### Artigo ###

É nas crises que se avalia a qualidade dos líderes políticos. Lugo não passou pelo crivo da crise. O estadista paraguaio reagiu de modo ambíguo ao "impeachment expresso". Após o voto da Câmara, disse que respeitaria a deliberação final, do Senado, e enviou advogados para fazer a sua defesa. Depois de tudo, pronunciou um discurso de despedida no qual afirmou que a democracia paraguaia foi "golpeada" - e retirou-se sugerindo que apoiaria "protestos pacíficos" contra a decisão. A oscilação confundiu seus partidários - mas, de qualquer modo, apenas 5 mil pessoas protestavam em Assunção. 

O legalismo da maioria parlamentar foi manchado pela celeridade do processo: como registrou Lugo, seu afastamento demorou menos que o tempo de análise de um recurso contra multa de trânsito, destruindo o direito à defesa. Em editorial, O GLOBO minimizou a importância do caráter sumário do impeachment, enquanto o colunista Merval Pereira qualificou o diagnóstico de que se violou o "devido processo legal" como "questão de interpretação". Há algo de errado quando os princípios gerais do direito são tratados como adornos dispensáveis, quase fúteis. A violação permanente de tais princípios é o método empregado pelos governos de Vladimir Putin e de Hugo Chávez para, "legalmente", asfixiar as liberdades políticas e fraudar a democracia. Nota oportuna: na Rússia e na Venezuela, a cúpula do Judiciário também avaliza, docilmente, a "legalidade" dos atos dos donos do poder.

### Registros fornecidos ###

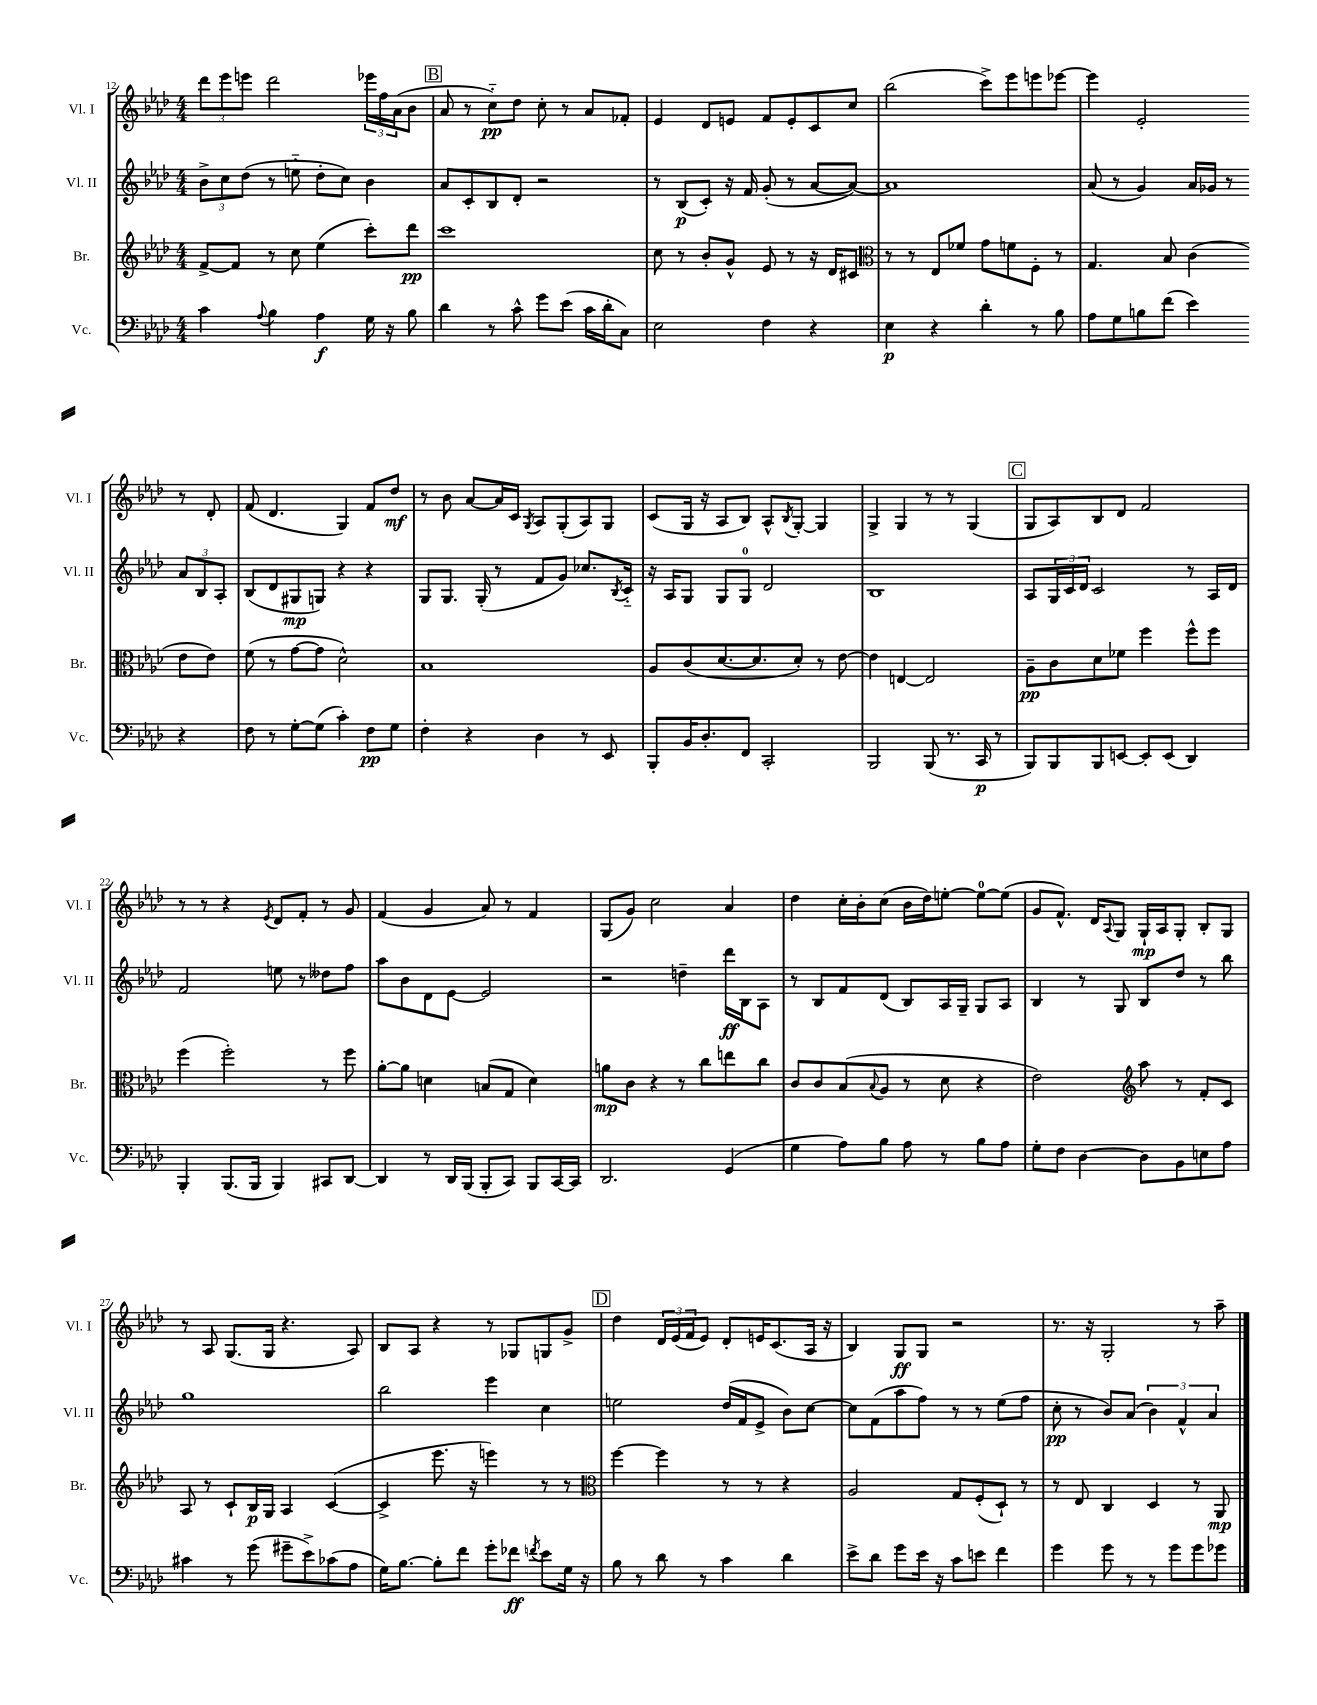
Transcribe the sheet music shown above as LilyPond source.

###
### Registros fornecidos ###

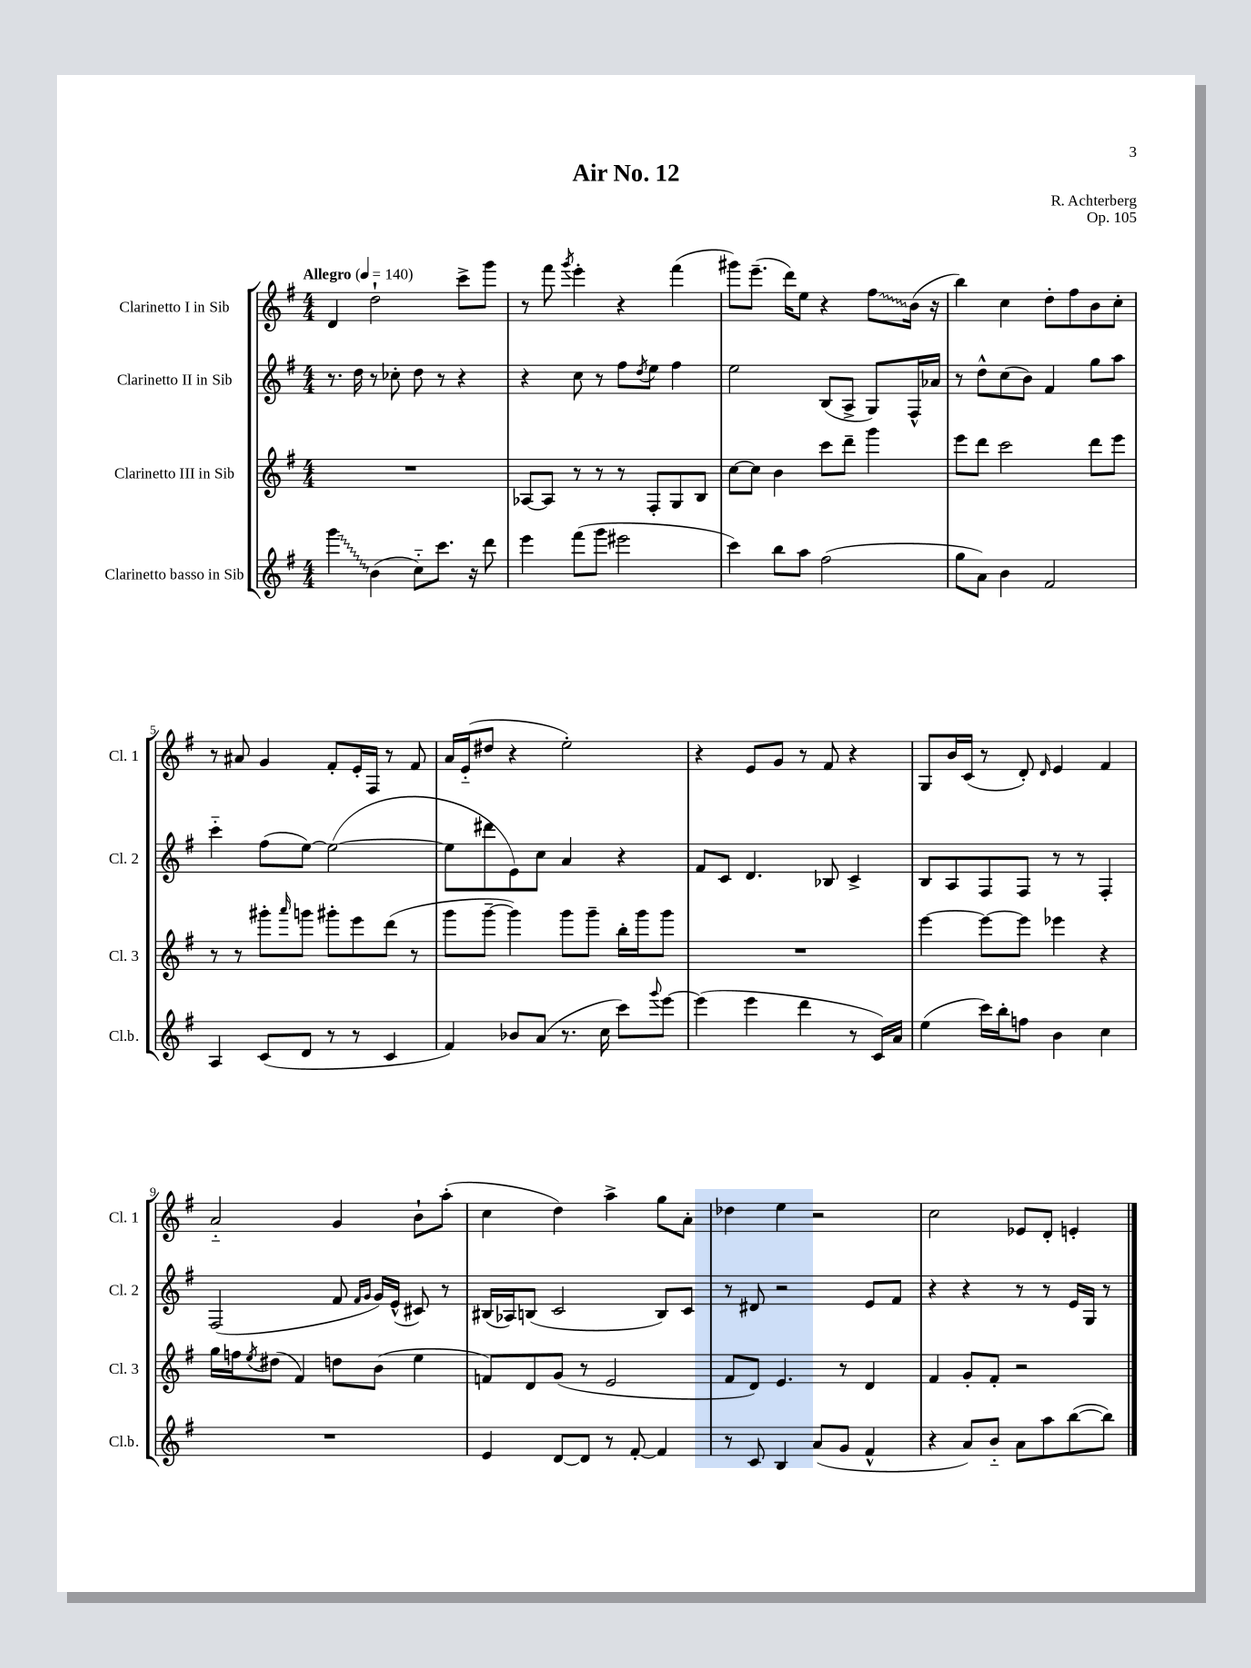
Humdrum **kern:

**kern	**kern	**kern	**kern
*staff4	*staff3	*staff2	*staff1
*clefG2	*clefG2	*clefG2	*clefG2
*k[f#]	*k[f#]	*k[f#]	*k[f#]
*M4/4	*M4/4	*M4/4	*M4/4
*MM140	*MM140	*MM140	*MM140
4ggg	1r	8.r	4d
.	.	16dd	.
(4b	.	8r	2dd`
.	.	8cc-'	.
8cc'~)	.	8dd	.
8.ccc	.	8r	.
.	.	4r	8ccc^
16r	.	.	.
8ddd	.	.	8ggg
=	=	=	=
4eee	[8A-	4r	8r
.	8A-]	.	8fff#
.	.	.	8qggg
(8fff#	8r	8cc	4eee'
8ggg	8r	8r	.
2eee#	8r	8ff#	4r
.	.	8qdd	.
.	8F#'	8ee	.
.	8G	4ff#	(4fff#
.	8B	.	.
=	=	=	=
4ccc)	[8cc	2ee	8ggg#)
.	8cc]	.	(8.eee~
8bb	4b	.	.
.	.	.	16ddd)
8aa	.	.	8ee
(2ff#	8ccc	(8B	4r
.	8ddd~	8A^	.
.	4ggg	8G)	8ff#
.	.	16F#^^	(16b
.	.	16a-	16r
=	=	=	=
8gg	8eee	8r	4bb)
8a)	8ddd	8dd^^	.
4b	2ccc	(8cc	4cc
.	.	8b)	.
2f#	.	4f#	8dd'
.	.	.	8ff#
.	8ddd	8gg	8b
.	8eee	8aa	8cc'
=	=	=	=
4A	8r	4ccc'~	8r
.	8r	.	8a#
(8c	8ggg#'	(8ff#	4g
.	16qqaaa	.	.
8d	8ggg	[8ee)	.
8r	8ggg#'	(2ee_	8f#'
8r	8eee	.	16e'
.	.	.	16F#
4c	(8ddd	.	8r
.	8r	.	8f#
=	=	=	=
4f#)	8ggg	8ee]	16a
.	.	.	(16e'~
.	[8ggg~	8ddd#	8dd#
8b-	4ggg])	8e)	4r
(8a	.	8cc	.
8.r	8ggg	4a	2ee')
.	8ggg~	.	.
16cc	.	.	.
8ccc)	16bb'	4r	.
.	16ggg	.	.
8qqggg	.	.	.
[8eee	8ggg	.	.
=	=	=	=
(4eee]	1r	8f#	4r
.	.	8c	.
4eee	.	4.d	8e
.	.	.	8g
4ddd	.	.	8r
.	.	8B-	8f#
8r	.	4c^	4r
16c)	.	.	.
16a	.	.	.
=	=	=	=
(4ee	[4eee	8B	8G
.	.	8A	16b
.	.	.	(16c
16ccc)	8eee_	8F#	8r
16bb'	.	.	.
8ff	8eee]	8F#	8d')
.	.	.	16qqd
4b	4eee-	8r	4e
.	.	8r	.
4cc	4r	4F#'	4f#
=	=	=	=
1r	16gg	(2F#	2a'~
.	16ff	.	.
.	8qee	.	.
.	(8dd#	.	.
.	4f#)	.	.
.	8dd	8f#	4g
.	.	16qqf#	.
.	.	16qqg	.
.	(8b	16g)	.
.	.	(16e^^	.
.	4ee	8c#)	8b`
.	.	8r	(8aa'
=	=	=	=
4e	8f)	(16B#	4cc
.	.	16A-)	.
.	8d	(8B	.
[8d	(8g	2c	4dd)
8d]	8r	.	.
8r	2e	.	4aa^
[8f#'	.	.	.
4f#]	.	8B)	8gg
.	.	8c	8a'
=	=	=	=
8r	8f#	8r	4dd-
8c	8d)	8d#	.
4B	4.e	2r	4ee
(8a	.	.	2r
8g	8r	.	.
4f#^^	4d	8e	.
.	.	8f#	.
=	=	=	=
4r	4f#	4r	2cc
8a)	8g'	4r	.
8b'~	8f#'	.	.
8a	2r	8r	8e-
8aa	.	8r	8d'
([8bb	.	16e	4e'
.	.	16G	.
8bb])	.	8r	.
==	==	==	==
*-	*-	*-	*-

###

• Tarefa proposta A: Liste todas as pessoas citadas pelo nome no artigo sobre o afastamento de Lugo.
• Tarefa proposta B: Segundo o artigo sobre o afastamento de Lugo, quantas pessoas protestavam em Assunção?
• Tarefa proposta C: Copie palavra por palavra o trecho do artigo sobre o afastamento de Lugo que vai de "É nas crises" até "protestavam em Assunção.".

• Resposta certa A: Lugo, Merval Pereira, Vladimir Putin, Hugo Chávez

• Resposta certa B: Apenas 5 mil pessoas.

• Resposta certa C:
É nas crises que se avalia a qualidade dos líderes políticos. Lugo não passou pelo crivo da crise. O estadista paraguaio reagiu de modo ambíguo ao "impeachment expresso". Após o voto da Câmara, disse que respeitaria a deliberação final, do Senado, e enviou advogados para fazer a sua defesa. Depois de tudo, pronunciou um discurso de despedida no qual afirmou que a democracia paraguaia foi "golpeada" - e retirou-se sugerindo que apoiaria "protestos pacíficos" contra a decisão. A oscilação confundiu seus partidários - mas, de qualquer modo, apenas 5 mil pessoas protestavam em Assunção.